Start of AVAILABLE DATA
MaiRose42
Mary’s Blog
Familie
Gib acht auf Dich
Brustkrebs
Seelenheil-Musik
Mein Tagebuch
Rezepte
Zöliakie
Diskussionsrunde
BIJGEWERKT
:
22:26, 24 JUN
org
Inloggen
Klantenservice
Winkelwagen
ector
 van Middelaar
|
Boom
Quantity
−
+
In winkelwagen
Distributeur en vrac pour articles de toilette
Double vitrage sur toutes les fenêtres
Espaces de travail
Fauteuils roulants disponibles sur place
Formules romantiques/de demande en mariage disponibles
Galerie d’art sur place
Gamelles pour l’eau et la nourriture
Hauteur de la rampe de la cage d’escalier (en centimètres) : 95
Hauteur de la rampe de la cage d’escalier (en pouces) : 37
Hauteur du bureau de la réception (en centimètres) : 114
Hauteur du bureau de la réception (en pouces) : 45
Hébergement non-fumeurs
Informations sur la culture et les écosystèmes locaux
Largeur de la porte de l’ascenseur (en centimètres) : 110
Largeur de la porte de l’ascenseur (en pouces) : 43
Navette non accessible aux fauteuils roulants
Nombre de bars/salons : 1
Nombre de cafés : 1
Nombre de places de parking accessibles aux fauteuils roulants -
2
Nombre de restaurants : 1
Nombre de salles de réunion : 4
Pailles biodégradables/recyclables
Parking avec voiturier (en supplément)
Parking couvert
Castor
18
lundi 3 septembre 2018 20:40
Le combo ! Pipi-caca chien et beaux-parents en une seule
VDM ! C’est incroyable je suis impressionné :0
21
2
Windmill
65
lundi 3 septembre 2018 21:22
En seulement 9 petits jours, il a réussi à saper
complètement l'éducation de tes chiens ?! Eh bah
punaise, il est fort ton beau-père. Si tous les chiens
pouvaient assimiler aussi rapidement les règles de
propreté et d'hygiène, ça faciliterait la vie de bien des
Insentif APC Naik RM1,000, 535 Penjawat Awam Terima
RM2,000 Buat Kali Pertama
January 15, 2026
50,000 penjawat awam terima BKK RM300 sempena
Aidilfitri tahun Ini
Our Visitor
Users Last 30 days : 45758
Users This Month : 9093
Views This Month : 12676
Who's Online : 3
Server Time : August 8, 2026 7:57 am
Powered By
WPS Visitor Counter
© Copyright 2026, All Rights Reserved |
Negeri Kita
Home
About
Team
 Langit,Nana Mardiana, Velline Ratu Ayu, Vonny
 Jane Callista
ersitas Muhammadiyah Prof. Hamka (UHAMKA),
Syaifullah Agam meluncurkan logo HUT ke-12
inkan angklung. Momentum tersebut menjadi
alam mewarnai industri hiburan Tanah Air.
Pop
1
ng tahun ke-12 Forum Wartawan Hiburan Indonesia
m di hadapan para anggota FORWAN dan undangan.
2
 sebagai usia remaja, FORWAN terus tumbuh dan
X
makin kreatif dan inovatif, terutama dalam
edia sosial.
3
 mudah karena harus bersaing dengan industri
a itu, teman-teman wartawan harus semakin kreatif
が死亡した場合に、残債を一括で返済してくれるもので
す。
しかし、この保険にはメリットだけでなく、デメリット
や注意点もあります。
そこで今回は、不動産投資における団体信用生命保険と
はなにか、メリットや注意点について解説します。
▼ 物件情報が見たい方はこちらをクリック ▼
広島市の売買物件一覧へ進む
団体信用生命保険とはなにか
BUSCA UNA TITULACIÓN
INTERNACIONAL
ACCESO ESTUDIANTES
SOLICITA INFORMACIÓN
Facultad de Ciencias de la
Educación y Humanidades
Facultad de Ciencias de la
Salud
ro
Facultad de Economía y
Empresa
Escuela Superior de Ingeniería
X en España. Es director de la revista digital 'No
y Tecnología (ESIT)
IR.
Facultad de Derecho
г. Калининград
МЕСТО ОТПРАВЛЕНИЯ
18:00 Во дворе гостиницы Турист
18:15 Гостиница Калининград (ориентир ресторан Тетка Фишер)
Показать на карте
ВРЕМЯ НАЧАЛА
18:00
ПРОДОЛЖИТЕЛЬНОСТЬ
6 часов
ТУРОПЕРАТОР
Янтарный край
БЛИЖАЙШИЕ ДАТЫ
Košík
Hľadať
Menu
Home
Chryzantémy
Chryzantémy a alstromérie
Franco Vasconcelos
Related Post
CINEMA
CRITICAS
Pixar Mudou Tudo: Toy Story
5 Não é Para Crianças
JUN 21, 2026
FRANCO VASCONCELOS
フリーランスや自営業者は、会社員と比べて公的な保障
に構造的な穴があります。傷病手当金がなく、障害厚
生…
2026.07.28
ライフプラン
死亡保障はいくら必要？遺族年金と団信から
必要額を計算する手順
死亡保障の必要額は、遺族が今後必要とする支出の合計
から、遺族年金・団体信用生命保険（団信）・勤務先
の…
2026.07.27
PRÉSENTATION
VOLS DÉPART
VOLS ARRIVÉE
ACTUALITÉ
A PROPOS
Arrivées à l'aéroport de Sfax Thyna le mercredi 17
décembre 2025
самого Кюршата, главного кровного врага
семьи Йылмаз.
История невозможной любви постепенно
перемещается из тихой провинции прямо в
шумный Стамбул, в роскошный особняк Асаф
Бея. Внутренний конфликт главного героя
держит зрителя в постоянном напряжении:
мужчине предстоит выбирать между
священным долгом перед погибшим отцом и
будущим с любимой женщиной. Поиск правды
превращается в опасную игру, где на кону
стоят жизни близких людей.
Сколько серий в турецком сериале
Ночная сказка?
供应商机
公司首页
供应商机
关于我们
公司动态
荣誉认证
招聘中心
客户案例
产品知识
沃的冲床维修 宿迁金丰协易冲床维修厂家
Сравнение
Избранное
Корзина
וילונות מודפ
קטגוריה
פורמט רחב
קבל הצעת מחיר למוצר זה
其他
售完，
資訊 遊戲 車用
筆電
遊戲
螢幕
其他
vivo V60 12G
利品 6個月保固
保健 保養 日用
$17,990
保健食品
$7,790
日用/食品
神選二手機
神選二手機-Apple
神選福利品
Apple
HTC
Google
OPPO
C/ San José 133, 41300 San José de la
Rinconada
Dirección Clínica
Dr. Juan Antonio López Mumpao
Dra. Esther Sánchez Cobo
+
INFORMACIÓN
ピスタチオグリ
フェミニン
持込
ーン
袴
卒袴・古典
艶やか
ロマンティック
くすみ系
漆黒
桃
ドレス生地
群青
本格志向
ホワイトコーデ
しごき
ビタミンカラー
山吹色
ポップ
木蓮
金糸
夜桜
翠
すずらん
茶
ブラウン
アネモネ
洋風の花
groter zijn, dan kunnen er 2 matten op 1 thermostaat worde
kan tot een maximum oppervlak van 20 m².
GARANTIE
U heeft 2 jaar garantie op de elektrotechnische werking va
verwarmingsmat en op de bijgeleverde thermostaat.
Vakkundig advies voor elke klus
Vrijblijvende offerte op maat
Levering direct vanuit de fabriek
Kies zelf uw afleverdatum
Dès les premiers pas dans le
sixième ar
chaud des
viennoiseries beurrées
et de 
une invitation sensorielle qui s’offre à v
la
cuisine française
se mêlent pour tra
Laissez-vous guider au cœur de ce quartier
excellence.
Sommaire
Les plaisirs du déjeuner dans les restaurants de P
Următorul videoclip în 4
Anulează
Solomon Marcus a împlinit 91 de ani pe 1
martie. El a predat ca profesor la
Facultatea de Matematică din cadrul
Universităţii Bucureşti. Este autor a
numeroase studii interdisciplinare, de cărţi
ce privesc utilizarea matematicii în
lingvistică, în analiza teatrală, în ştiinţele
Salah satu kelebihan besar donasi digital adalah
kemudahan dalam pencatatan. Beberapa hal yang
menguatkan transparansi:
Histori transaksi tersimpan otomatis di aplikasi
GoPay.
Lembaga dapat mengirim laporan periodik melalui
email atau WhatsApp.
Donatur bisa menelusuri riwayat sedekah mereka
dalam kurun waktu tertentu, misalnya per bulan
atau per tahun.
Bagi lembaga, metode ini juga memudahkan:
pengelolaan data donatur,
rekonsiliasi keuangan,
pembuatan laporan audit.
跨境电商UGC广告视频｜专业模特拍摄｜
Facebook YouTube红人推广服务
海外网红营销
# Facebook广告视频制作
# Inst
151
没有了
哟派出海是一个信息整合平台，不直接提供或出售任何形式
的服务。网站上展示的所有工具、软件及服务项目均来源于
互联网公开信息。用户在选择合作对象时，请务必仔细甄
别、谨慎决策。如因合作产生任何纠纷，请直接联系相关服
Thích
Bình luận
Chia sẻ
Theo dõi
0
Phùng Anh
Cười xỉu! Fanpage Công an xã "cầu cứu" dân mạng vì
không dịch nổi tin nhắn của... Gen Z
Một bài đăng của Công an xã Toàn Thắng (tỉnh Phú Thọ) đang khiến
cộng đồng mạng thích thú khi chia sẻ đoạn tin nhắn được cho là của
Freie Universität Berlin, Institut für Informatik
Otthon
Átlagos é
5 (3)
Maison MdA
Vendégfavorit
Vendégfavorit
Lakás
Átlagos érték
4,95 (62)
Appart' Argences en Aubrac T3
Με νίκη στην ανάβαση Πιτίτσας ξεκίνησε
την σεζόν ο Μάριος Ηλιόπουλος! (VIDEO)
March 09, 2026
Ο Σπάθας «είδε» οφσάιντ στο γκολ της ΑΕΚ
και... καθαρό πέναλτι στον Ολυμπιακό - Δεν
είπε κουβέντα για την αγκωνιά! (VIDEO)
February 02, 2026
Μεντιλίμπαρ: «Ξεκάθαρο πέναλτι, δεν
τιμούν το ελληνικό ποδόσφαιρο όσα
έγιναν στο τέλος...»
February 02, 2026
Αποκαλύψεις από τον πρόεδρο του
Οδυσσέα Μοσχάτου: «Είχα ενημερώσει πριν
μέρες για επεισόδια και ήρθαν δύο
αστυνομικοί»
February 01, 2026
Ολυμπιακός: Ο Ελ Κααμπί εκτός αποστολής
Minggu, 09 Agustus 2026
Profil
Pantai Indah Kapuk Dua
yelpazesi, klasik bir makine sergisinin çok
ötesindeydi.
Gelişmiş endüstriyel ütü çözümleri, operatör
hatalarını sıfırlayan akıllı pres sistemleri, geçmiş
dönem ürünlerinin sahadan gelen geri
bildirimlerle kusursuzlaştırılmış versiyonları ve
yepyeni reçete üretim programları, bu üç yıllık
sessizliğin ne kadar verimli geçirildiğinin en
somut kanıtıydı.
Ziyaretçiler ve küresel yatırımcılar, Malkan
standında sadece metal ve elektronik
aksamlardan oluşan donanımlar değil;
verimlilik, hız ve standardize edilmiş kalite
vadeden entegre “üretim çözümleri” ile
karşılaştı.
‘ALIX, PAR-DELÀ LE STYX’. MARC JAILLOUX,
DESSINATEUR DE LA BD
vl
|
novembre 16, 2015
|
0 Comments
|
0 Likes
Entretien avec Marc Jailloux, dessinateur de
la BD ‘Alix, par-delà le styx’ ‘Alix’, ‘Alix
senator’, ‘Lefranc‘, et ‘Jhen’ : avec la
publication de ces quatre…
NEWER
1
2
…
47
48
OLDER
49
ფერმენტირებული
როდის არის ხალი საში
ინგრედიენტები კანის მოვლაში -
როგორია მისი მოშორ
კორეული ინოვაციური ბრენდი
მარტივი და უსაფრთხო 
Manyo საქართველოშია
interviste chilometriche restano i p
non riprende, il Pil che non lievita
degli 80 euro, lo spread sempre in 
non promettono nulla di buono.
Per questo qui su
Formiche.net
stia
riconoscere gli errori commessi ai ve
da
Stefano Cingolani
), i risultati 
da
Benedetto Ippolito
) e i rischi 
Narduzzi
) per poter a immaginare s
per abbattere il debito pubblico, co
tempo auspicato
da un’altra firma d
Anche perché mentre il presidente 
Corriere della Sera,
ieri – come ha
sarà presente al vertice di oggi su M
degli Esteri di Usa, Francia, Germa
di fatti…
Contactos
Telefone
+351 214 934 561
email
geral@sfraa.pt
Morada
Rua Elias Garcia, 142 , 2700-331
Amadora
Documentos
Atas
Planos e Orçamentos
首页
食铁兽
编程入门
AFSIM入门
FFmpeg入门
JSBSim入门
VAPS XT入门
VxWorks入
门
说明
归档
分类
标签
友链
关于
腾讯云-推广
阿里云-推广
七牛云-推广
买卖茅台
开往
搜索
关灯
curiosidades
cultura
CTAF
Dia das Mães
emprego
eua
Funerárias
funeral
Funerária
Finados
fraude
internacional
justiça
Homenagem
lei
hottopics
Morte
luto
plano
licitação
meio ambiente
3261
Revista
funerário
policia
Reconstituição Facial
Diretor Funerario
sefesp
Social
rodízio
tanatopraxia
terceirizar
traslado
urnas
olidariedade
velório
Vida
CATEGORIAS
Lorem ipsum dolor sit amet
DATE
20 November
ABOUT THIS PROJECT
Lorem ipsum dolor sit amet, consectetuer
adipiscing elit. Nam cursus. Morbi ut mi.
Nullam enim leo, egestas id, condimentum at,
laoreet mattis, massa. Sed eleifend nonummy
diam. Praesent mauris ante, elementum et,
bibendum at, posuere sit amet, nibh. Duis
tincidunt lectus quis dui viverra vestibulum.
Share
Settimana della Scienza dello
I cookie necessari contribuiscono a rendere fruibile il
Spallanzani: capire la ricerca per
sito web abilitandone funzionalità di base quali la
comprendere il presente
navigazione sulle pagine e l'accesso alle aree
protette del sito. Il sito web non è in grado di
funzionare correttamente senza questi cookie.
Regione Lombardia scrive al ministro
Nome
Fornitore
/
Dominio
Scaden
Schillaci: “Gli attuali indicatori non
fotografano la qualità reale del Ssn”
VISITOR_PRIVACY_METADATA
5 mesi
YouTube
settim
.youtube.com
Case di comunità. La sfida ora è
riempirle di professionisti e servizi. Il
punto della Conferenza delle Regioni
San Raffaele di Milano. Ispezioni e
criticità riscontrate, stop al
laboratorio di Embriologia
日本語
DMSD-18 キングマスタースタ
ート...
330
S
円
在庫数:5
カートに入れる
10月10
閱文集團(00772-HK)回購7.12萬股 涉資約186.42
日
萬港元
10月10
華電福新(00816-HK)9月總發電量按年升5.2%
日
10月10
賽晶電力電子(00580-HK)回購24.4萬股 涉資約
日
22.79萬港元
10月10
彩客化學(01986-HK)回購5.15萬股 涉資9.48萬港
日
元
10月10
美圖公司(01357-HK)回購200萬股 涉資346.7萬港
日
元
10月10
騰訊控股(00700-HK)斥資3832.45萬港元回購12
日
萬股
End of AVAILABLE DATA
_TASK GOAL:_
Rewrite everything from the start of the data down through the line containing "Fauteuils roulants disponibles sur place", changing "Klantenservice" to "Helpdesk" and leaving all else unchanged.

_REPLY:_
MaiRose42
Mary’s Blog
Familie
Gib acht auf Dich
Brustkrebs
Seelenheil-Musik
Mein Tagebuch
Rezepte
Zöliakie
Diskussionsrunde
BIJGEWERKT
:
22:26, 24 JUN
org
Inloggen
Helpdesk
Winkelwagen
ector
 van Middelaar
|
Boom
Quantity
−
+
In winkelwagen
Distributeur en vrac pour articles de toilette
Double vitrage sur toutes les fenêtres
Espaces de travail
Fauteuils roulants disponibles sur place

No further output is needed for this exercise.